Senate Banking holds Miran confirmation hearing. Stephen Miran, Trump’s nominee to complete the remaining four months of outgoing Fed Governor Adriana Kugler’s term, had a confirmation hearing on September 4th. The hearing featured questions from both parties about whether Miran would maintain the Fed’s independence, given his current role as Chairman of the Council of Economic Advisers. He stated that he would take a leave of absence if confirmed and insisted he would make decisions based on his own judgment. Senators also pressed him on his views regarding interest rates, inflation, and past statements on data quality and immigration-related economic effects.
Regulators publish spring 2025 agendas. This week, each of the federal agencies released their spring 2025 unified agendas. The Fed, OCC, and FDIC include proposals regarding the enhanced supplementary leverage ratio, reputational risk, and Basel III endgame revisions. The CFPB's agenda includes a number of rule rescissions and plans to adjust the definitions of larger participants in various markets. The SEC and the CFTC agendas focus on digital asset regulation, market structure modernization, swap reporting reforms, and data transparency initiatives.

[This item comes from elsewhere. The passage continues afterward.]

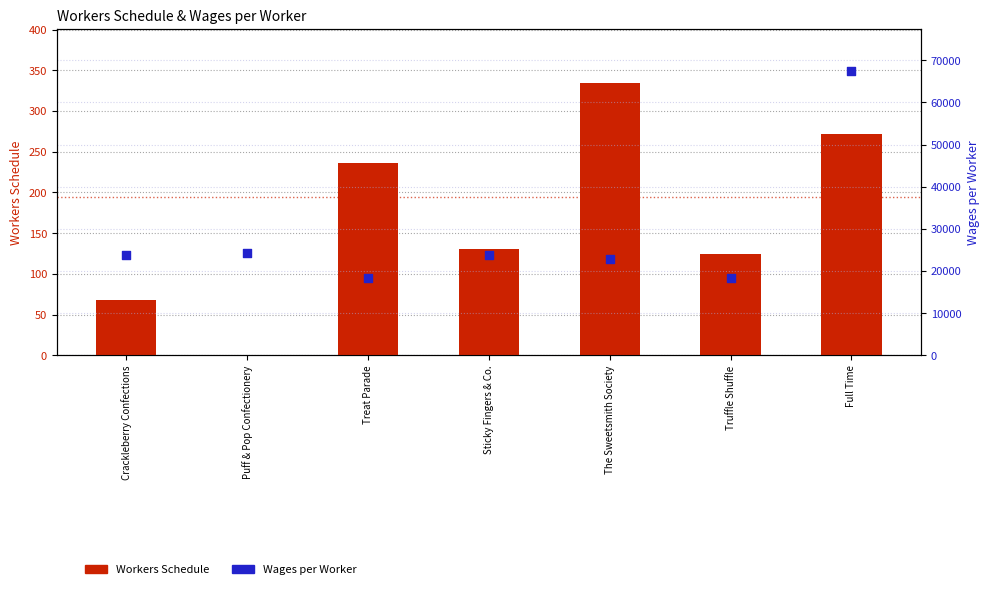

Which series contains the highest Y value?

Wages per Worker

SEC and CFTC align on digital assets spot trading and more. On September 2nd, the SEC and CFTC issued a joint statement confirming the ability of designated contract markets (DCMs), foreign boards of trade (FBOTs) and (national securities exchanges) NSEs to facilitate spot crypto trading. Three days later, the agencies on September 5th released another joint statement highlighting future areas of coordination, including regulatory harmonization, capital and margin frameworks and innovation exemptions.
Fed to host conference on payments innovation in October. On August 21st, the Fed announced it will host a conference on payments innovation on October 21st. The event will explore developments in emerging technologies, with panels on stablecoins, AI in payments, tokenization, and the convergence of traditional and decentralized finance.

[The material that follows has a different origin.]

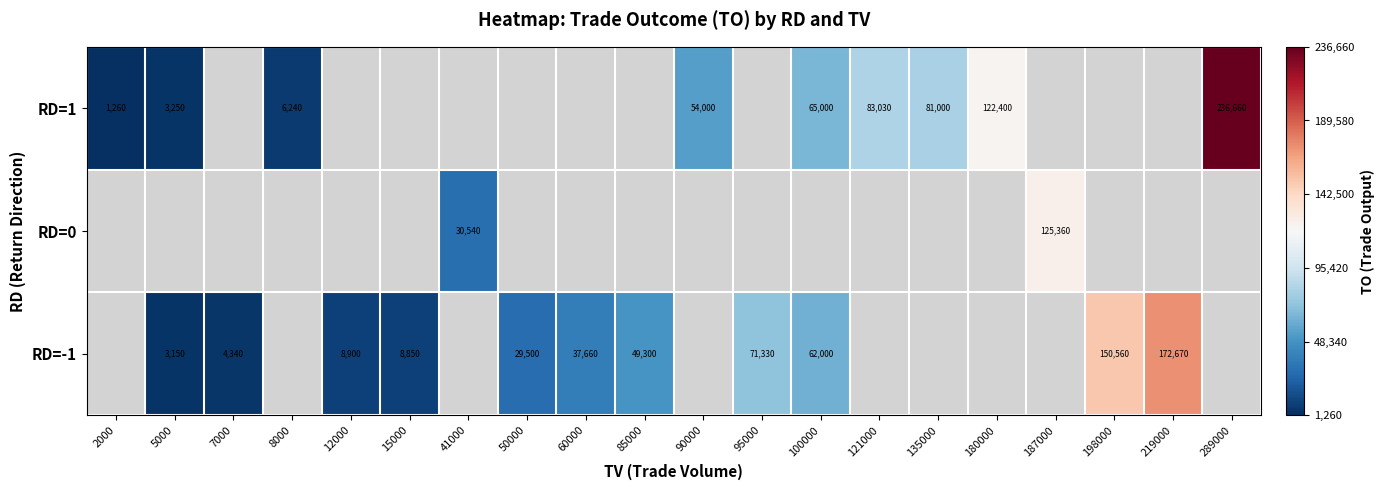

What is the maximum value shown in the chart?

236660.0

SEC launches task force to combat cross-border fraud. On September 5th, the SEC announced the formation of a new Cross-Border Task Force within the Division of Enforcement. The task force will focus on detecting and prosecuting market manipulation and fraud involving foreign-based companies, including “pump-and-dump” and “ramp-and-dump” schemes. It will also scrutinize the role of gatekeepers, such as auditors and underwriters, in helping companies from foreign jurisdictions access U.S. capital markets.

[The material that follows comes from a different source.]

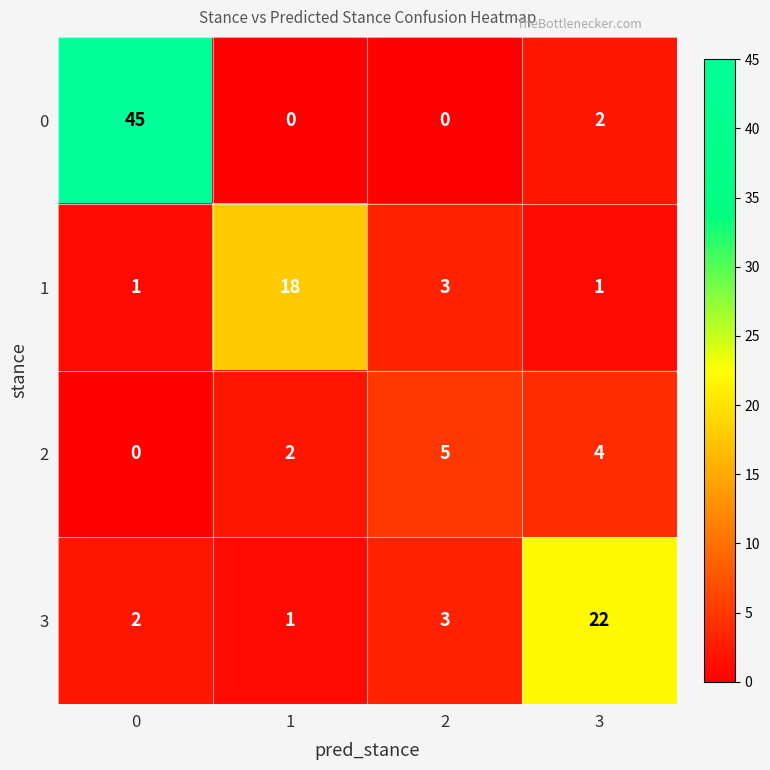

List the labels in order of 3 value, smallest first.

1, 0, 2, 3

FDIC updates Consumer Compliance Examination Manual to remove disparate impact analysis. On August 29th, the FDIC announced updates to its Consumer Compliance Examination Manual, stating that examiners will now evaluate fair lending violations only through evidence of disparate treatment, not disparate impact. This includes updates to Sections 1.1, 2.1, and 4.1 under Fair Lending Laws and Regulations, as well as Section VII-1.1 on Unfair, Deceptive, and Abusive Acts or Practices (UDAAP). A redlined document that identifies the changes can be accessed here.
1 The SCB is a firm-specific capital requirement equivalent to the difference between a firm’s starting and minimum projected Common Equity Tier 1 (CET1) capital ratios under the severely adverse scenario in the Fed’s annual stress test, plus four quarters of planned common stock dividends. The SCB is added to the 4.5% CET1 minimum and any applicable GSIB surcharge to determine the firm’s total CET1 capital requirement for the coming year.